The Republican National Committee on Thursday fired a firm it had hired to register voters in several battleground states after allegations of voter registration fraud.
Strategic Allied Consulting was first fired in Florida after the Palm Beach County election supervisor flagged more than 100 applications turned in by the company that staff noticed had similar looking signatures and wrong birth dates.
The national committee followed suit and instructed remaining state parties with contracts to also fire the company.
It had been registering voters in Florida, North Carolina, Colorado, Nevada and Virginia. The Republican Party had paid the Virginia-based Strategic Allied Consulting $2.9 million this year, according to federal election records.

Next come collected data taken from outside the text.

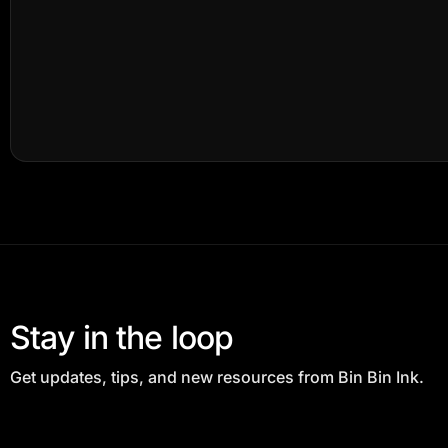
Stay in the loop
Get updates, tips, and new resources from Bin Bin Ink.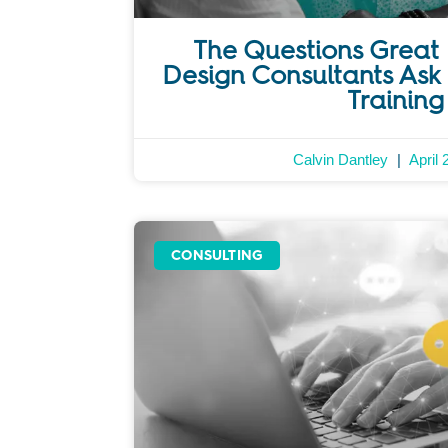
The Questions Great 
Design Consultants Ask 
Training
Calvin Dantley
April 
CONSULTING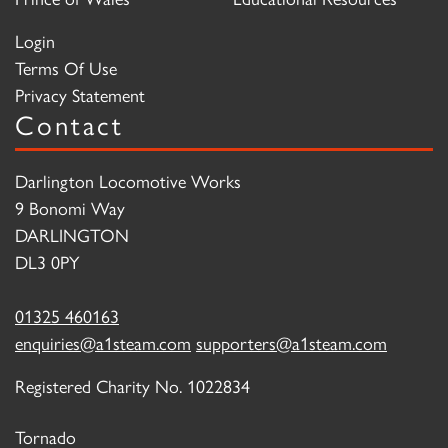
Login
Terms Of Use
Privacy Statement
Contact
Darlington Locomotive Works
9 Bonomi Way
DARLINGTON
DL3 0PY
01325 460163
enquiries@a1steam.com
supporters@a1steam.com
Registered Charity No. 1022834
Tornado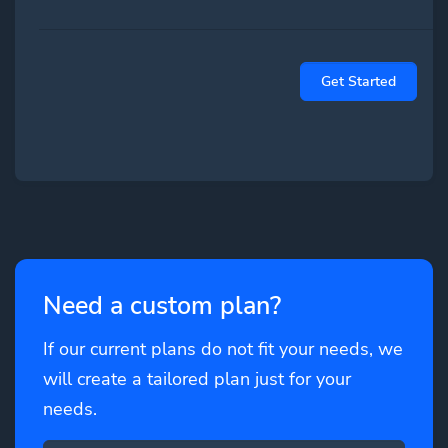
Get Started
Need a custom plan?
If our current plans do not fit your needs, we
will create a tailored plan just for your
needs.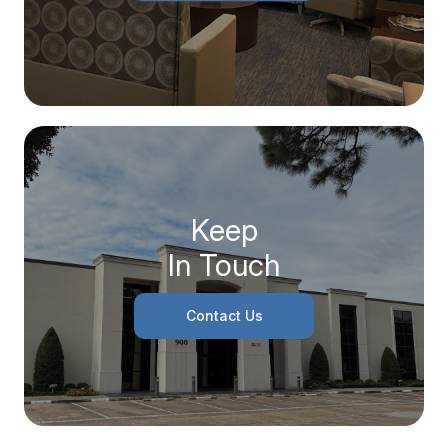
Keep
In Touch
Contact Us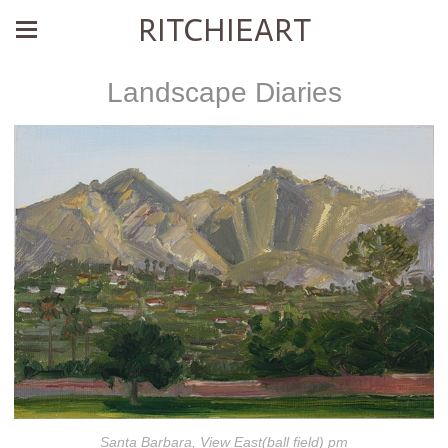
RITCHIEART
Landscape Diaries
Santa Barbara, View East(ball field) pm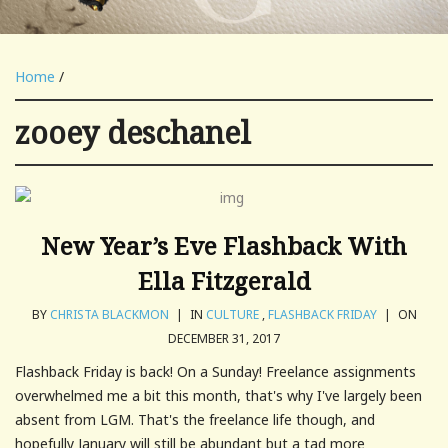
Home
/
zooey deschanel
New Year’s Eve Flashback With
Ella Fitzgerald
BY
CHRISTA BLACKMON
|
IN
CULTURE
,
FLASHBACK FRIDAY
|
ON
DECEMBER 31, 2017
Flashback Friday is back! On a Sunday! Freelance assignments
overwhelmed me a bit this month, that's why I've largely been
absent from LGM. That's the freelance life though, and
hopefully January will still be abundant but a tad more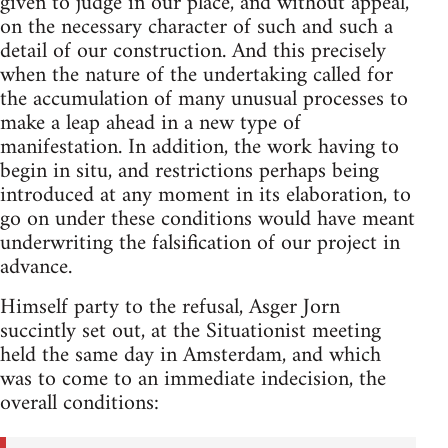
given to judge in our place, and without appeal,
on the necessary character of such and such a
detail of our construction. And this precisely
when the nature of the undertaking called for
the accumulation of many unusual processes to
make a leap ahead in a new type of
manifestation. In addition, the work having to
begin in situ, and restrictions perhaps being
introduced at any moment in its elaboration, to
go on under these conditions would have meant
underwriting the falsification of our project in
advance.
Himself party to the refusal, Asger Jorn
succintly set out, at the Situationist meeting
held the same day in Amsterdam, and which
was to come to an immediate indecision, the
overall conditions:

"We have zero tolerance for any threat to the integrity of elections,” said Sean Spicer, communications director for the RNC. “When we were informed of an alleged incident we immediately cut all ties to the company.”
Rob Lockwood, a spokesman for the North Carolina Republican Party, said, “The NCGOP takes any threat to the voting process very seriously. We have terminated our relationship with Strategic Allied Consultants.”
An attorney for the Strategic Allied Consulting, Fred Petti, said the firm has a “zero tolerance” policy for breaking the law. He said the company was able to trace all questionable cards to one individual, who was immediately fired. Petti said the company is cooperating with Florida election officials.
Susan Bucher, the supervisor of elections for Palm Beach County, turned over the questionable applications to local prosecutors.
The case was a potential embarrassment for Republicans, who have helped pass several state laws to combat fraud. Democrats have long been under fire for its work with groups such as ACORN, which has also been accused of fraudulently registering voters.